-- START AVAILABLE DATA --

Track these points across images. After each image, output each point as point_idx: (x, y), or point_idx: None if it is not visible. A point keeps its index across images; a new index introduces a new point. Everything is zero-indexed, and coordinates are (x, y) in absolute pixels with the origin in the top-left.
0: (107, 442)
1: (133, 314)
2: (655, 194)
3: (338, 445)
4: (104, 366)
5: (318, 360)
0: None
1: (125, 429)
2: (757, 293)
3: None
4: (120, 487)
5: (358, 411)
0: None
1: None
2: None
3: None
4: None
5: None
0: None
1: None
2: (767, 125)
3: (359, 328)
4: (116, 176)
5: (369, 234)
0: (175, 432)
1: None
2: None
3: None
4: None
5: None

-- END AVAILABLE DATA --

TASK DETAILS:
Put every line of the records above into a JSON list of strings, with one string for each line. Omit any blank lines.

COMPLETED TASK:
[
  "Track these points across images. After each image, output each point as point_idx: (x, y), or point_idx: None if it is not visible. A point keeps its index across images; a new index introduces a new point. Everything is zero-indexed, and coordinates are (x, y) in absolute pixels with the origin in the top-left.",
  "0: (107, 442)",
  "1: (133, 314)",
  "2: (655, 194)",
  "3: (338, 445)",
  "4: (104, 366)",
  "5: (318, 360)",
  "0: None",
  "1: (125, 429)",
  "2: (757, 293)",
  "3: None",
  "4: (120, 487)",
  "5: (358, 411)",
  "0: None",
  "1: None",
  "2: None",
  "3: None",
  "4: None",
  "5: None",
  "0: None",
  "1: None",
  "2: (767, 125)",
  "3: (359, 328)",
  "4: (116, 176)",
  "5: (369, 234)",
  "0: (175, 432)",
  "1: None",
  "2: None",
  "3: None",
  "4: None",
  "5: None"
]